Fra pochi giorni si vota nelle Marche, e chissà come andrà. Oggi, in uno di quei prevedibili avvitamenti della sinistra, ma anche degli osservatori e commentatori della sinistra, si riflette non su un punto chiave, ovvero la presenza della sinistra medesima nei territori, che con qualche eccezione recente sono stati abbandonati alla destra che avoca a sé anche le sagre e le tavolate un tempo semplicemente popolari, ma su come si vestono le donne di sinistra. In questo caso la sindaca di Genova, Silvia Salis, rea di aver indossato un abito “da sirenetta” per i suoi 40 anni. Era accaduto anche con Elly Schlein ai tempi dell’affaire armocromista. Mancano soltanto, ma arriveranno, i rimpianti per Moro che passeggia sulla spiaggia in giacca e sulle borsette di Nilde Jotti.
Che poi, basterebbe leggere il bellissimo “Ersilia e le altre” di Lucia Tancredi, appena uscito per Ponte alle Grazie, per capire che anche Anna Kuliscioff amava gli scialli di cashmere, le sottovesti di seta e i vestiti di Rosa Genoni, senza che questo sottraesse niente al suo pensiero e al suo essere vicina al popolo.
Sì, si chiama populismo. Che è una cosa molto diversa dall’essere vicini al popolo: perché essere vicini “al popolo” significa andare nelle periferie e non soltanto a tagliare nastri e inaugurare luoghi arcani come avviene dalle mie parti.

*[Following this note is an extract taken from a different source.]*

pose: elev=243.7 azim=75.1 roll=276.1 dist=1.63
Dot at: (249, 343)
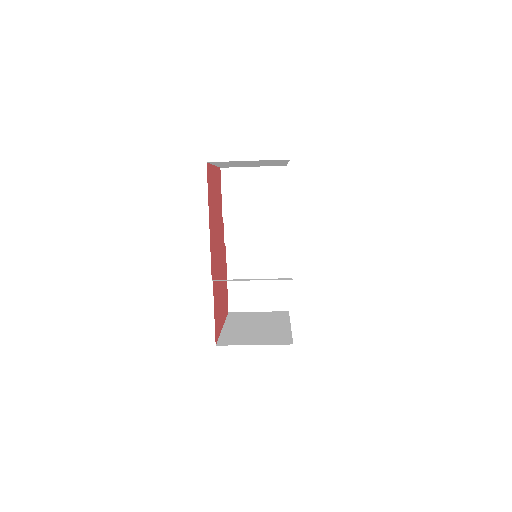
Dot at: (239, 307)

Essere vicini al popolo significa prendere i mezzi pubblici, andare al mercato e al supermercato, andare in un pronto soccorso fra i pazienti che aspettano per ore o chiedono un appuntamento che verrà assegnato fra mesi se non anni, parlare con le persone, ascoltare le persone, prendere posizione, rischiare, sbagliare, ricominciare, sbagliare di nuovo, provare a capire, restituire.
E sinceramente se si fa tutto questo in abito di raso o in jeans e maglietta poco mi interessa.
E, sì, l’esibizione di purezza mi ha stufata: preferisco quelli e quelle che sbagliano, anche perché in genere le patenti di purezza vengono autoattribuite da chi se ne sta a casa sua, e non fra il popolo.